Here are just a few of the impacts and future concerns that have been documented:
Visitor access – The Going to the Sun Road clings tenuously to the cliffs as it climbs the Continental Divide. The road is vulnerable to an increase in extreme weather events. A November 2006 deluge, for example, dumped 9 inches of rain in one day, which washed out big chunks of the Sun Road and overtopped the bridge at Many Glacier … at great cost to taxpayers.
Fire – A dramatic increase in wildfires over the past 20 years leave visitors choking and visibility clouded by smoke. Much of the park has been closed to visitors during severe fire summers. The number of acres burned every year in the northern Rockies is expected to double by 2050 over current levels.
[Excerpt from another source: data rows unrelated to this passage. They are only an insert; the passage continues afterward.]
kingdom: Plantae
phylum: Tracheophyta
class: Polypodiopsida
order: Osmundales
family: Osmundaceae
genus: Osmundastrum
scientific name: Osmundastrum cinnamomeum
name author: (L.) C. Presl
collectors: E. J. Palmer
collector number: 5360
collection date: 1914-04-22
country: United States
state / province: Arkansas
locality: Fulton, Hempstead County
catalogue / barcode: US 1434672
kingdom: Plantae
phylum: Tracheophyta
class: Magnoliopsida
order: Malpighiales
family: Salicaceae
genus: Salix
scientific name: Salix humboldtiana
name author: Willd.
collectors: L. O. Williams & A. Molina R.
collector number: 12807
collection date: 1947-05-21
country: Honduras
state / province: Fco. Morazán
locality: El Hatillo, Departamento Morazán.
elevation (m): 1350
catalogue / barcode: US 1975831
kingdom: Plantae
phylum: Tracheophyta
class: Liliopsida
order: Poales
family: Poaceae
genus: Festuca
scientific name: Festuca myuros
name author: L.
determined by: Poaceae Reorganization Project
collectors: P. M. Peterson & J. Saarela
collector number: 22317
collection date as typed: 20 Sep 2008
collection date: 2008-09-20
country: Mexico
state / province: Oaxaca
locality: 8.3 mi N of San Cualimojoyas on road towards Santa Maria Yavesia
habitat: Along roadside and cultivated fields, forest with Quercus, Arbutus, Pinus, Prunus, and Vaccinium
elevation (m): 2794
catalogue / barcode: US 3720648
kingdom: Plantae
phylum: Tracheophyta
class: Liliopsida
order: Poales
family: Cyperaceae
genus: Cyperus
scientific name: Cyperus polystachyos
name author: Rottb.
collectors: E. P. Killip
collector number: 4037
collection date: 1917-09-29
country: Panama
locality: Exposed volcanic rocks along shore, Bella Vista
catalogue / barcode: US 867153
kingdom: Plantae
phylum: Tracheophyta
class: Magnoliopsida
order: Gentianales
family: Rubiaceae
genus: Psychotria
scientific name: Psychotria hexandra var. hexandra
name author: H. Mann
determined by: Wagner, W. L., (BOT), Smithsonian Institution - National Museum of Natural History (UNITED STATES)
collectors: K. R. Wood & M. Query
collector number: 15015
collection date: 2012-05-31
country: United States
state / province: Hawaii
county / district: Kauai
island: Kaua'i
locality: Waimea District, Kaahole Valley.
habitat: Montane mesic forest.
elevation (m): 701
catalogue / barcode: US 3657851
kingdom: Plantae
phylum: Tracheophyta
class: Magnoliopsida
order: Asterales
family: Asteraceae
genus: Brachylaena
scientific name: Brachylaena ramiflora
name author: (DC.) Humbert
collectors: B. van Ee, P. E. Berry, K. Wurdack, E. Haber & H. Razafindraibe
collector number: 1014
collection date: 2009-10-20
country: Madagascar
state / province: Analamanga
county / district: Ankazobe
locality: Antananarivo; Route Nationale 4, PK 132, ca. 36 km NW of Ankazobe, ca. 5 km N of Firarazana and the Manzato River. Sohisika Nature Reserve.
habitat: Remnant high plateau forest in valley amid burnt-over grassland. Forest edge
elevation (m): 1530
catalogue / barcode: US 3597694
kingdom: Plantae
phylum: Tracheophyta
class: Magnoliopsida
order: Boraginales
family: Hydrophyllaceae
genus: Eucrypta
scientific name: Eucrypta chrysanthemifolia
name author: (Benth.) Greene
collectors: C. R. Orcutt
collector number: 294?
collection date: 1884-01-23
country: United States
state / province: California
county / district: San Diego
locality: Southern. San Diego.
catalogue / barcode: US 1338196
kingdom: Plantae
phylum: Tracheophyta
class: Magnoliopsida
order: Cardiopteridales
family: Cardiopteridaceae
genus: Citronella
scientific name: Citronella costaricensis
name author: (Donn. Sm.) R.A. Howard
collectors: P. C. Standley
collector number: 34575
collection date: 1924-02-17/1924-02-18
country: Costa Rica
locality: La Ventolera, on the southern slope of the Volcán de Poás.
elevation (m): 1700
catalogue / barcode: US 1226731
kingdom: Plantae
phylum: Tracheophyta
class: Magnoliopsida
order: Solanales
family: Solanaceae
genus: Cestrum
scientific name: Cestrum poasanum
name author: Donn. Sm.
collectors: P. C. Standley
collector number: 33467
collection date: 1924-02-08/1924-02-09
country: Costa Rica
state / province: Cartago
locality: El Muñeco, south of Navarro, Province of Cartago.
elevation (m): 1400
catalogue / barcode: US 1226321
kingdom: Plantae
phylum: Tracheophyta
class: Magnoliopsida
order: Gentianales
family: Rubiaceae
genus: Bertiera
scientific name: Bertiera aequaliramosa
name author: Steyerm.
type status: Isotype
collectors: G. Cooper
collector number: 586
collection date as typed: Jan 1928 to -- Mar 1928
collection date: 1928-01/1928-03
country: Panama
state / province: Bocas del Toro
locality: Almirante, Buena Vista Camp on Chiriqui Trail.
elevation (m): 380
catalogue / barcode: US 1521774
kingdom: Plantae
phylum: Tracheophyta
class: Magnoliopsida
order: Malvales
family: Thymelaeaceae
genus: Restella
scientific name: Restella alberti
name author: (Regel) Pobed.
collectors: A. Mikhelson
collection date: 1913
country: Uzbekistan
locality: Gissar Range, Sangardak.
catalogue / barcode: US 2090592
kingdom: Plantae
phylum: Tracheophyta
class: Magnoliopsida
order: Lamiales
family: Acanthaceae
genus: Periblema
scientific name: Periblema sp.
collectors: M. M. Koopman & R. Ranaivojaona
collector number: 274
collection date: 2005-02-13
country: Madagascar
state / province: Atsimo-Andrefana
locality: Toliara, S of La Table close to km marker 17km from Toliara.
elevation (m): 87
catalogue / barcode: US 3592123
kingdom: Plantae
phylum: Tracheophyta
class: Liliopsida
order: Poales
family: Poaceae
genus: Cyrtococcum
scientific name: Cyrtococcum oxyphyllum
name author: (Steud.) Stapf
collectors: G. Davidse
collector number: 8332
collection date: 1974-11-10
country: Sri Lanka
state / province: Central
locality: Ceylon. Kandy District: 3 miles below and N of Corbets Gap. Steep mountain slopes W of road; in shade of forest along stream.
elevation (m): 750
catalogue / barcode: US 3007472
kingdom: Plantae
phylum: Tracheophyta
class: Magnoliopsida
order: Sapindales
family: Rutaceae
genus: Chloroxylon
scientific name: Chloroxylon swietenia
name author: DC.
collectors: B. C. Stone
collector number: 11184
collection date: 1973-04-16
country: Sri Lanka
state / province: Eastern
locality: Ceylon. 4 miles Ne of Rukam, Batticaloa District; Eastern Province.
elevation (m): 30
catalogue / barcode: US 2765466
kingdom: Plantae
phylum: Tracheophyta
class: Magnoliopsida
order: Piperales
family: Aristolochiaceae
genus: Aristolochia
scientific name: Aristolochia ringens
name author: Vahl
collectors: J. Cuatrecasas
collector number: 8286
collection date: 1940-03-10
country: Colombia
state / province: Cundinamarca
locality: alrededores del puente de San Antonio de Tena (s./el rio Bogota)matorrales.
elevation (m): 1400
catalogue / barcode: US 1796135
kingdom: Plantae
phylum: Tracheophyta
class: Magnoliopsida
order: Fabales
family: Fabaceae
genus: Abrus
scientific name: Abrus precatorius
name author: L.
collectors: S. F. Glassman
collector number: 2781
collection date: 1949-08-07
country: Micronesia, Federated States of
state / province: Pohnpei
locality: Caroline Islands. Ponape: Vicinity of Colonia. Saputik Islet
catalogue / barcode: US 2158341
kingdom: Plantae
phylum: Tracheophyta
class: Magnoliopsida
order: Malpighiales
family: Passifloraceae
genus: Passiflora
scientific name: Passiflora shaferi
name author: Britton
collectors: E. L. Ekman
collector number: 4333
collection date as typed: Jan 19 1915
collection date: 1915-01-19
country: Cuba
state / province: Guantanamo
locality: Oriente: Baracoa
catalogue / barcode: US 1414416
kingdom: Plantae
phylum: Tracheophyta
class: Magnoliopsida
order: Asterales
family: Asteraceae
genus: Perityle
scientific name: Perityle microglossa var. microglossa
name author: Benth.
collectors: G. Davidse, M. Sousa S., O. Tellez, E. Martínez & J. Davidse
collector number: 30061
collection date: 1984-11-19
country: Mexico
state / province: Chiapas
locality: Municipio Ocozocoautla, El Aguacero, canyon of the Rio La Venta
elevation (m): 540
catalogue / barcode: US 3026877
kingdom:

Heat – Since 1900, the mean annual temperature in Glacier National Park has increased by 2.4 degrees Fahrenheit (1.3 degrees Celsius)—1.8 times the global mean increase. The number of days above 90 degrees has tripled since early last century, and the summertime span in which such hot days occur has almost doubled, to include all of July and most of August.
Wildlife – Glacier’s wildlife have evolved to thrive in a harsh mountain environment dominated by snow. Park biologists are concerned about the fate of snow-loving critters like wolverine and lynx and alpine species such as mountain goats, bighorn sheep and pika, a cute relative of rabbits that have limited heat tolerance.
Water supply, fish and farmers – Melting glaciers, dwindling snowpack and hotter summers means warmer rivers and lower flows in the late summer when trout most need abundant, cold water. This also means fewer fishing and rafting opportunities for visitors. Hundreds of miles downstream, farmers and rural Montana communities depend on the Milk River which historically was fed by melting glaciers.